Sunday, February 18, 2018

The New Tomorrow

Listening to Johnny Cash's "Live at San Quentin" on the turntable and I'm waiting for Fola to show up. She's already almost two hours late, saying she stopped at Marshall's. Didn't say what for or how long she'll be, but I almost regret telling her to take her time.

So, last night I prayed. And as usual, I asked for help. I was a bit more specific in what I wanted to have for today when meeting with Fola. Compassion, Clarity, Wisdom, Strength and Sexuality.

You may be wondering about that last one, but I do feel it is a part of the life force that animates us. When we are sexually aroused, I feel that it is a pooling of energy that has always been with us. Just re-distributed to our nether regions.

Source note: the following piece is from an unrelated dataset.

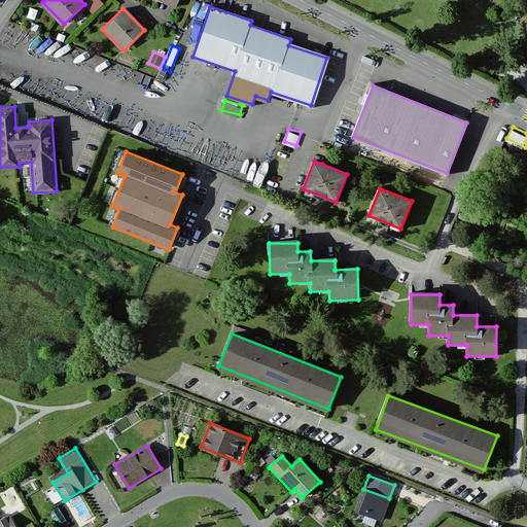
[(389,498),(363,489),(356,511),(381,520),(389,498)]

Baking some apples in the oven now. Brown sugar, cinnamon and a lot of butter. Hope these turn out well. They're about ready and I mistakenly thought that Fola would already be here before they are finished.

Well, God. Blog. Whoever and whatever is reading these words. Myself, included. I realized that I am one with everything as the cliche goes. There is no differentiation in the grand scheme of things where "everything is energy" as Fola likes to say. But, there are specifics. There are aspects. A drop of water may be wet, but a grain of sand is dry. Zoom in far enough with a microscope and you end up with basically nothing.

When I think about this (not so) absurd notion, I am having a hard time really believing it with the fullness of my being. I realize that a table is solid, but again, zoom in with a microscope enough and you have tiny particles separated by proportionally more space than there is substance.

And last night, I thought about God and myself being one and the same. That when I talk with Fola, I am in the most general of terms, speaking with myself. And for how it sometimes feel whenever I touch her; it truly does seem like another version of me.

But it's really hard to know what to do with this information. This knowing that separation is an illusion in the same way a table appears to be solid. I understand and believe this, but... I can feel the solidity of a table. I can see the difference when I look in the mirror and when I look at another human being.